Problemstellung: Jeden Tag eine kleine Achterbahnfahrt…
- Nehme 40mg um 4:15, schlafe wieder ein und wache dann um 5:30 direkt im „therapeutischen Rahmen“ auf. Der Tag fängt super an – viel Ruhe für Yoga usw.
- Zwischen 7.30 und 9.00 ist es mir eigentlich etwas zu viel – zu hoher Peak. Emsig.
- Ab 11.00 geht es dann schon bergab – müde, irritierbarer, weniger Lust an weniger Dingen.
- Nachmittags kommen die Verspannungen zurück; Arbeit geht eigentlich nur noch, wenn ich eine morgens begonnene Aufgabe mit in den Nachmittag nehme – dann bleibt u.U. der Flow.
- Abends geht nur noch Ablenken – wie vor der Medikation. Statt Lesen und Entspannen immer wieder Fernseher, Videospiele, Doomscrolling, Heißhunger, you name it.
- Nachts wie früher: Verspannt, Zähneknirschen… Aufstehen ohne Elvanse wäre echt unangenehm (hab’s früher immer so lange wie möglich herausgezögert).
→ Also eine alltägliche Achterbahnfahrt. Viel viel besser als vorher, weil zumindest immer klar ist: Wenn der Motor mal ruckelt, schnurrt er morgen früh um 5:30 wieder. Aber jeden Morgen eine Stunde lang die Verspannungen der Nacht ausyogieren und dann quasi einen Drittel-Tag haben für alles, was wirklich laufen muss – da scheint noch Luft nach oben. Und: Langfristig sorge ich mich um die Neuroadaptation – was macht mein Hirn, wenn es jeden Tag erst zu viel, dann zu wenig Neurotransmitter zur Verfügung hat? Sicher nicht optimal, dieser Kontrast.

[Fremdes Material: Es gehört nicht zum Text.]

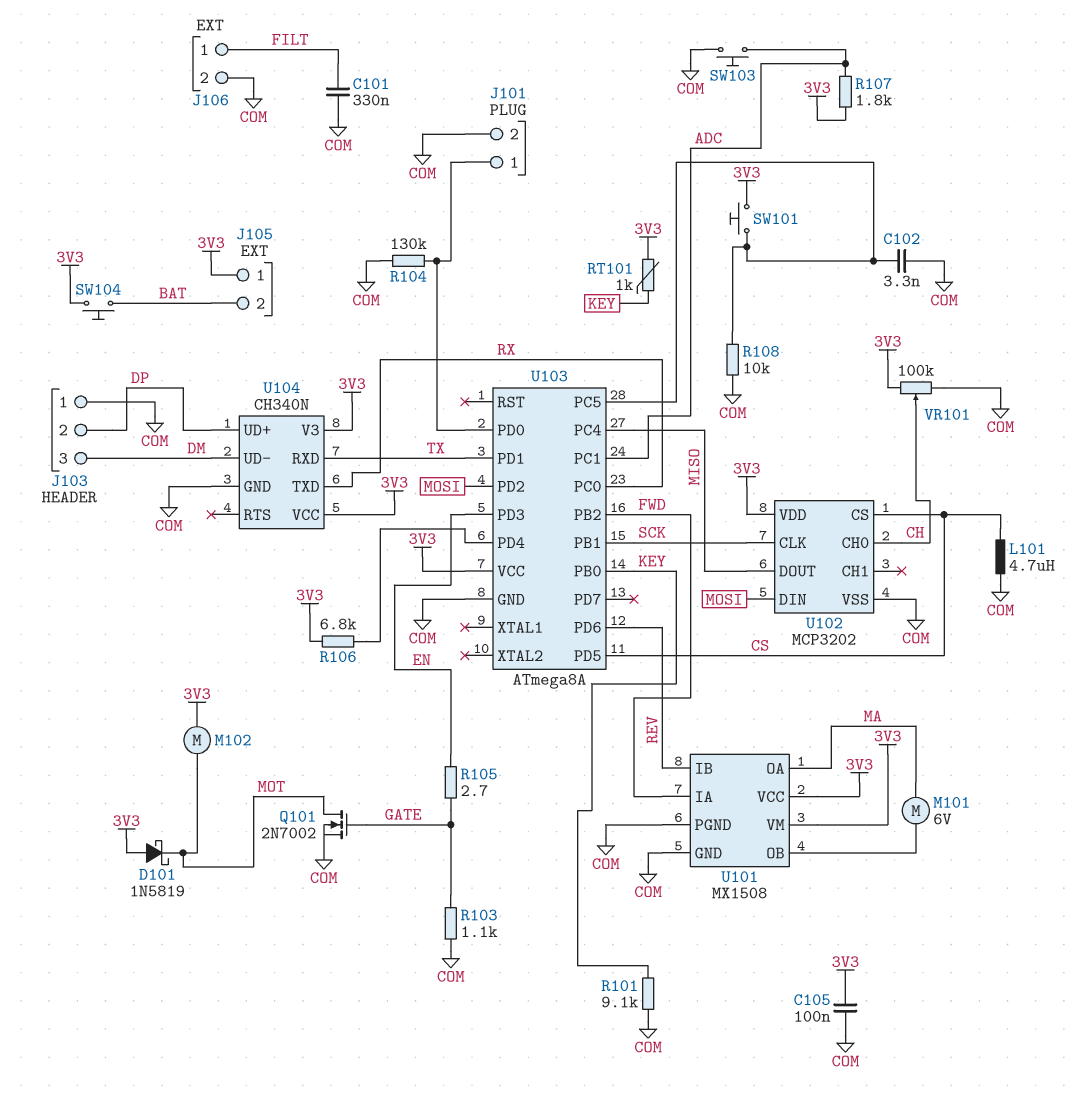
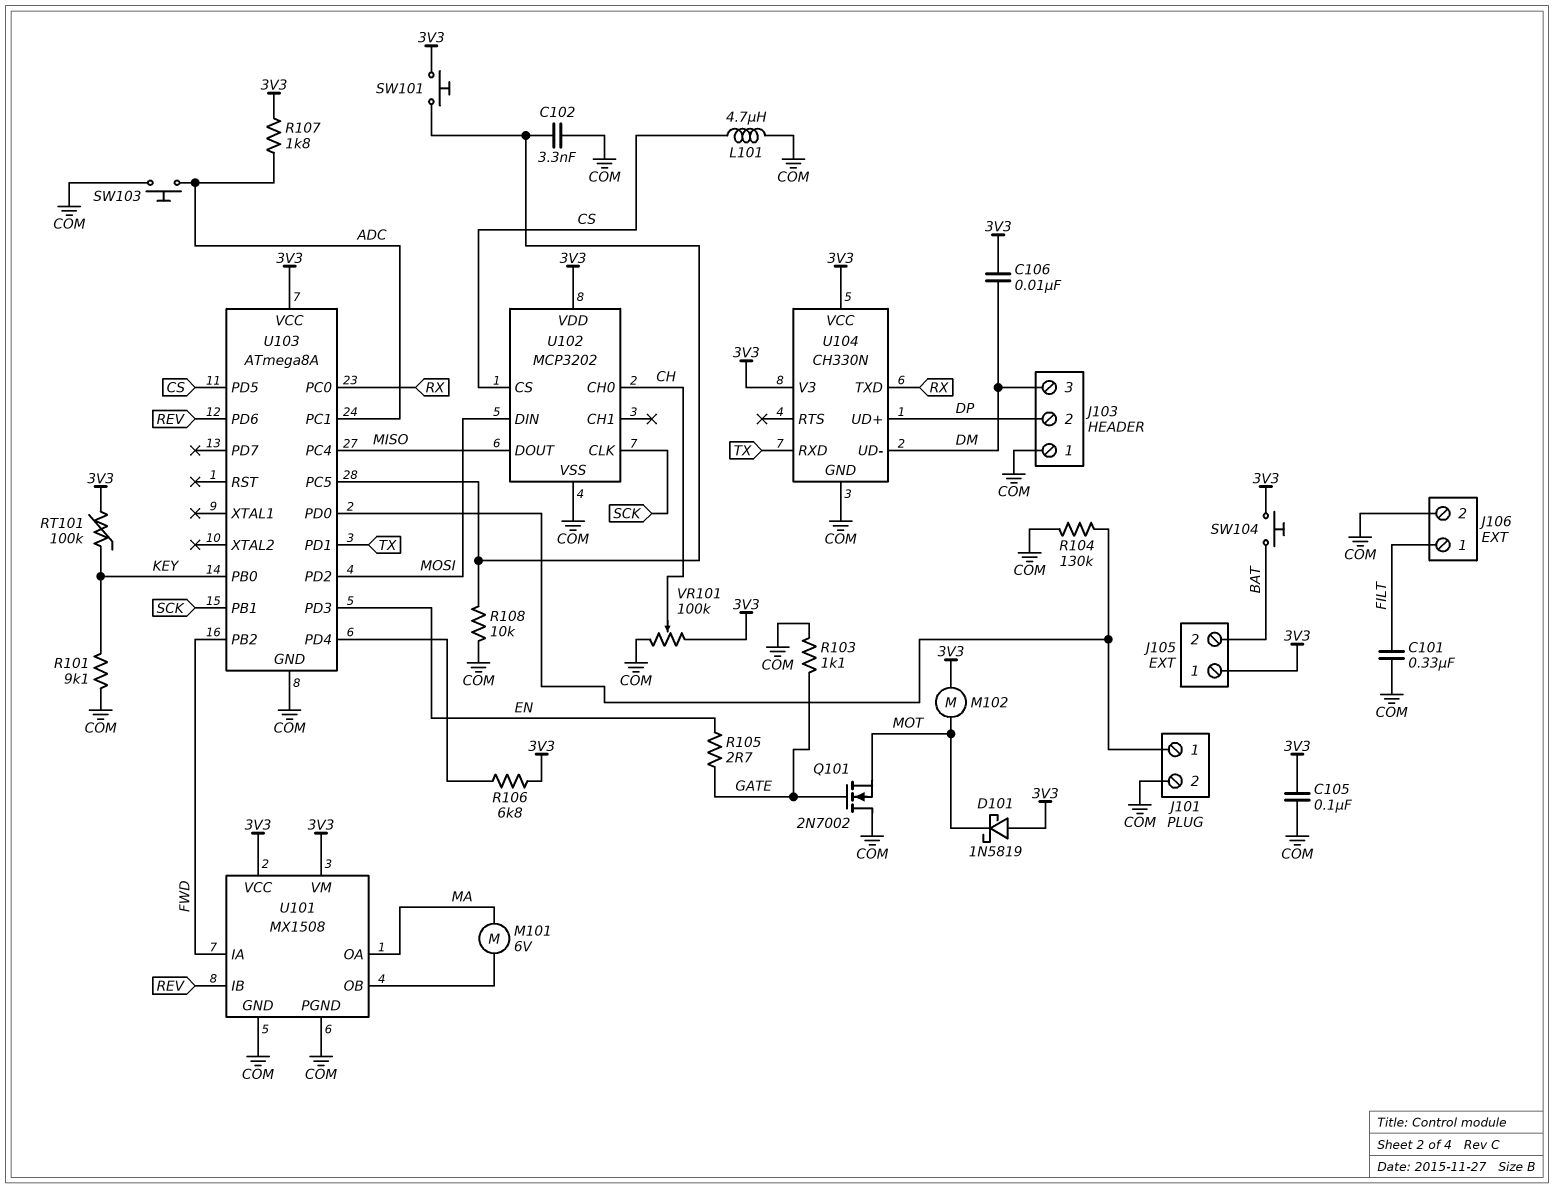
C106: none -> 10nF (3V3, DM)
Q101: NMOS 2N7002 (G GATE, D MOT, S COM) -> NMOS 2N7002 (G GATE, D COM, S MOT)
RT101: 1k (3V3, KEY) -> 100k (3V3, KEY)
U104: CH340N -> CH330N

Lösungsansatz: Wenn die Halbwertszeit von Lisdexamphetamin bekannt ist, kann man die Blutkonzentration simulieren. So sieht das ganze aus bei 10h Halbwertszeit, 1h Offset und 40mg Dosis einmal täglich aus:
Ziel war dann, die Konzentration von 5:30 bis 22:00 innerhalb von 25% um den Peak zu halten, diesen gleichzeitig etwas zu verringern, und auch nachts eine Restwirkung zu erhalten. Theoretisch (und etwas vereinfacht) möglich mit 4 Dosen: 20mg um 4:15; 10mg um 8:15; 10mg um 13:15; und 10mg um 17:00:
In der Praxis ist der Unterschied zwischen diesen beiden Bildern für mich fast größer als der Unterschied zwischen Nicht-Medikation und Medikation mit einer Dosis. Die Befreiung, ab und zu einen wirklich klaren Kopf zu haben, war tatsächlich groß – wirklich wesensverändernd. Aber die Befreiung, diesen jetzt wirklich durchgängig zu haben, gibt mir momentan eine Lebensruhe, die ich gar nicht beschreiben kann.
Zwei Fragen an euch:
- Gibt es irgendeinen bekannten Nachteil einer Ganztagesabdeckung innerhalb des therapeutischen Bereichs? Mir fällt nichts auf – werde aber berichten, wenn sich dies ändert.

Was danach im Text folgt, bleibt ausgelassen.